Con la desmovilización de guerrilleros que vendrá después de la firma del acuerdo final para el fin del conflicto con las Farc, los desafíos para la reinserción se convertirán en el pan de cada día, y no será fácil para la sociedad colombiana aceptar la convivencia con quienes vienen de delinquir. Será en ese escenario de tensiones sociales en el que se deberá emprender la construcción verdadera de la paz, con bases fuertes para que no regrese la guerra, y para que las fuertes polarizaciones políticas solo se expresen a través de las palabras y de actos que se rijan por las reglas de la democracia.
El pasado domingo, en LA PATRIA, fueron publicados informes que dieron cuenta de esa realidad que se avecina, a través de experiencias aisladas que ya se han dado y que no han sido fáciles para sus protagonistas. Para quienes infortunadamente su infancia y juventud transcurrió en la ilegalidad, debido a todo tipo de causas, muchas veces involuntarias, no es sencillo hacer un tránsito hacia lo legal y reconstruir sus vidas. En la raíz de sus historias está, en diversos casos, la ausencia de oportunidades para ser personas de bien y ahora, estigmatizadas, tener vidas normales resulta una odisea.
Si hoy se les pregunta a los empresarios colombianos si están dispuestos a recibir y darles trabajo a los desmovilizados de las Farc, un alto porcentaje con razón se mostrarán esquivos ante la pregunta y, en la práctica, pocos abrirán sus puertas a esa posibilidad, y hay que entender que no se trata de una discriminación injustificada, sino que para cualquier persona y más para un empresario es un enorme riesgo trabajar con quienes han dedicado sus vidas al delito. Ahora bien, hay numerosos casos exitosos en los que desmovilizados logran reorientar su energía hacia el bien y se convierten en personas productivas, que aportan positivamente a la sociedad.
La ausencia del Estado fue terreno fértil para que los grupos armados ilegales reclutaran a miles de campesinos y los convirtieran en criminales. La gran mayoría de guerrilleros, motivados además por las ansias aventureras propias de la juventud y la ausencia de un horizonte de futuro en el campo, terminaron en la guerra sin haber ido a la escuela y sin tener herramientas para salir adelante por vías legales. Por eso, ahora que miles de estas personas regresarán lo fundamental es ofrecerles la educación que les faltó en sus primeros años, integrarlas a la sociedad por las vías del conocimiento y capacitarlas para el trabajo en sus medios naturales.
Lo ideal sería que no terminaran ubicados en lugares en los que no se sentirán cómodos y, además, podrían convertirse en factores de conflicto social.
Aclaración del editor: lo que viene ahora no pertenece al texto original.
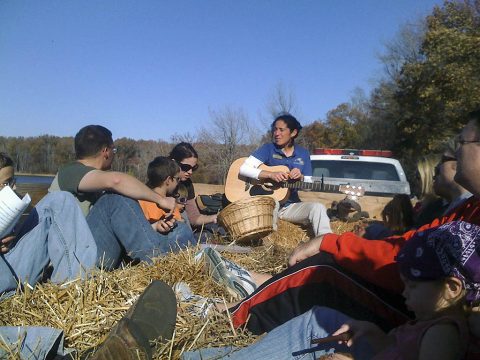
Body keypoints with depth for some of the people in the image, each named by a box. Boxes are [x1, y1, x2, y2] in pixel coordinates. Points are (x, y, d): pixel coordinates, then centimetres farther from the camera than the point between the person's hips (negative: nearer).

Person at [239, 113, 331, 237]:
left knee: (318, 208, -23)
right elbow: (243, 169, -14)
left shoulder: (303, 154, 8)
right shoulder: (268, 148, -2)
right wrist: (270, 174, -26)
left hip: (290, 206, 3)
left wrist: (300, 177, -15)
Más que pretender que se vayan a las ciudades a buscar empleo en empresas, se abre la oportunidad de que regresen a sus lugares de origen, se reintegren a sus familias, y ofrecerle a todo ese grupo humano las posibilidades de trabajar el campo en condiciones favorables no solo para ellos, sino para todo el entorno y el país; es la oportunidad para que se conviertan en emprendedores agrícolas que puedan sobrevivir y crecer en condiciones dignas.
En los acuerdos de La Habana el punto del agro es central, y corresponde a un paso que tarde o temprano debe dar el país para que la agricultura sea una actividad que, además de garantizar la seguridad alimentaria de los colombianos, logre exportar productos con valor agregado. Se especula acerca de que la paz será costosa, y tal vez lo sea si no se toman las decisiones adecuadas. Si se piensa bien, se capacita a los reinsertados en las áreas que se debe y se les ayuda a prosperar, los beneficios para Colombia serán incalculables. A los colombianos nos toca superar la estigmatización, entender la profundidad del problema, y darles una nueva oportunidad a quienes se equivocaron y ahora quieren corregir el rumbo.